Plan: | Dorpskern Arkel |
---|---|
Status: | vastgesteld |
Plantype: | bestemmingsplan |
IMRO-idn: | NL.IMRO.0689.BP1009-vast |
Algemeen
Bij ruimtelijke plannen dient rekening te worden gehouden met het aspect externe veiligheid. Daartoe moeten de risico's voor de bevolking, die verbonden zijn aan gevaar veroorzakende activiteiten (bestaand en nieuw), in beeld worden gebracht. Volgens het huidige beleid gebeurt dat door de effecten van bepaalde mogelijke ongevallen te berekenen en uit te drukken in de kans op (aantallen) doden.
Bij onderzoek in het kader van externe veiligheid worden meestal twee grootheden onderscheiden. Het betreft het plaatsgebonden risico en het groepsrisico. Met het plaatsgebonden risico en het groepsrisico kan de relatie worden uitgedrukt tussen opslag en/of activiteiten met gevaarlijke stoffen en hun omgeving. Het plaatsgebonden risico is bedoeld voor de bescherming van individuen tegen de kans op overlijden ten gevolge van een ongeval met gevaarlijke stoffen, het groepsrisico voor de bescherming van (groepen in) de samenleving tegen het ontwrichtende effect van een ramp met een groter aantal slachtoffers.
Het plaatsgebonden risico geeft de kans per jaar aan dat een individu dat continue en onbeschermd op een bepaalde plaats aanwezig is, komt te overlijden ten gevolge van een activiteit. Het plaatsgebonden risico kan worden weergegeven als een contour op een kaart en leent zich daarmee goed voor het vaststellen van een veiligheidszone tussen de risicovolle activiteit en kwetsbare plandelen, zoals woonwijken.

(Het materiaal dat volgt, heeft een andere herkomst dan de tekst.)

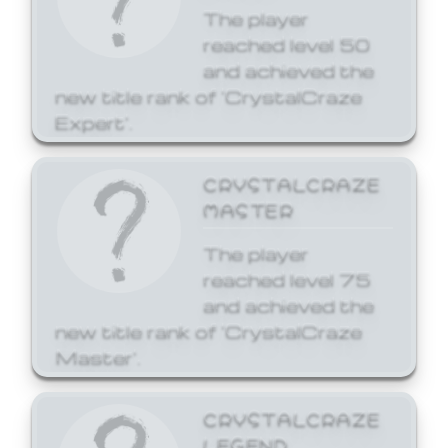
The player
reached level 50
and achieved the
new title rank of 'CrystalCraze
Expert'.
CRYSTALCRAZE
MASTER
The player
reached level 75
and achieved the
new title rank of 'CrystalCraze
Master'.
CRYSTALCRAZE
LEGEND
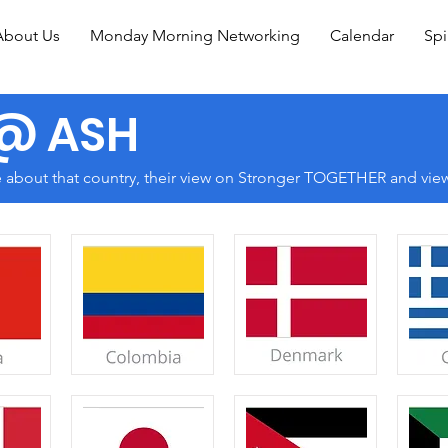
About Us
Monday Morning Networking
Calendar
Spi
 @ ASH
e about that country, their view on Stronger TOGETHER and view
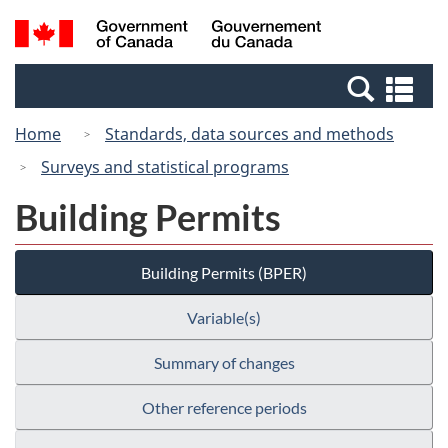
Skip
Switch
Search
/
to
to
and
Gouvernement
main
basic
menus
du
Se
content
HTML
Canada
an
version
Home
Standards, data sources and methods
me
Surveys and statistical programs
Building Permits
Building Permits (BPER)
Variable(s)
Summary of changes
Other reference periods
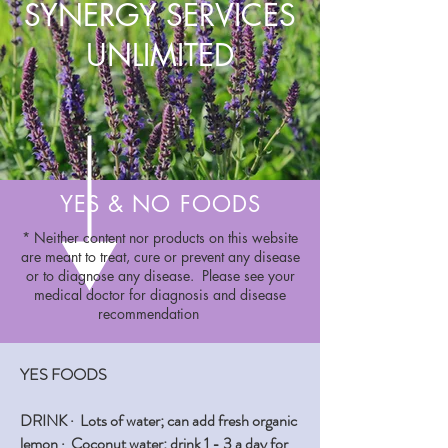
SYNERGY SERVICES
UNLIMITED
YES & NO FOODS
* Neither content nor products on this website
are meant to treat, cure or prevent any disease
or to diagnose any disease. Please see your
medical doctor for diagnosis and disease
recommendation
YES FOODS
DRINK ·
Lots of water; can add fresh organic
lemon · Coconut water; drink 1 - 3 a day for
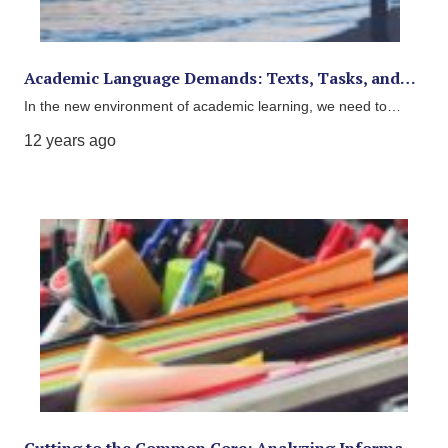
Academic Language Demands: Texts, Tasks, and…
In the new environment of academic learning, we need to…
12 years ago
Cutting to the Common Core: Analyzing Informa…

De norm voor het plaatsgebonden risico ligt op 10-6 per jaar (is een kans van 1 op 1 miljoen per jaar). Voor nieuwe situaties geldt deze norm als grenswaarde. Dat wil zeggen dat nieuwe kwetsbare bestemmingen buiten de 10-6 contour moeten zijn gelegen. Voor bestaande situaties geldt deze norm als richtwaarde.
Het groepsrisico is een maat om de kans weer te geven dat een incident met dodelijke slachtoffers voorkomt. Het groepsrisico is gedefinieerd als de cumulatieve kansen per jaar dat ten minste 10, 100 of 1000 personen overlijden als rechtstreeks gevolg van hun aanwezigheid in het invloedsgebied van een inrichting of transportroute en er zich een ongewoon voorval binnen die inrichting of transportroute voordoet waarbij een gevaarlijke stof betrokken is. In tegenstelling tot het plaatsgebonden risico is het niet mogelijk het groepsrisico in beeld te brengen met contouren rondom de risicobron. Het groepsrisico wordt weergegeven in een grafiek (fN-curve). In de grafiek wordt de groepsgrootte van aantallen slachtoffers (x-as) uitgezet tegen de cumulatieve kans dat een dergelijke groep slachtoffer wordt van een ongeval (y-as).
Toetsing
Bedrijven
Binnen het plangebied zijn geen bedrijven gelegen die in het kader van externe veiligheid relevant zijn. Nabij het plangebied zijn dat er twee:
Transportroutes
Daarnaast lopen door en in de nabijheid van het plangebied diverse transportroutes van gevaarlijke stoffen. Het betreft het tracé Bazelsdijk/Stationsweg alsmede het Merwedekanaal.
Leidingen
Er bevinden zich in of in de nabijheid van het plangebied twee gasleidingen, in onderstaande tabel staat opgenomen welke leidingen dit zijn.
Leiding | Beheerder | Diameter | Druk | 1% letaliteitsgrens |
W-528-03-KR-004 | Gasunie | 168,3 mm | 40,0 bar | 70 m |
A-555-KR-084 | Gasunie | 1067,0 mm | 66,2 bar | 490 m |
Ook bevindt zich een hoogspanningsleiding in de nabijheid en deels binnen het plangebied (150 kV).
Voor zover de gasleidingen en hoogspanningsleiding binnen het plangebied zijn gelegen, hebben deze een beschermende regeling gekregen middels een dubbelbestemming.
Figuur 19: Uitsnede risicokaart
Voorliggend bestemmingsplan is een conserverend plan. Er worden geen nieuwe ontwikkelingen mogelijk gemaakt. Wanneer zich in de toekomst nieuwe ontwikkelingen voordoen dan moet aangetoond worden dat deze haalbaar zijn.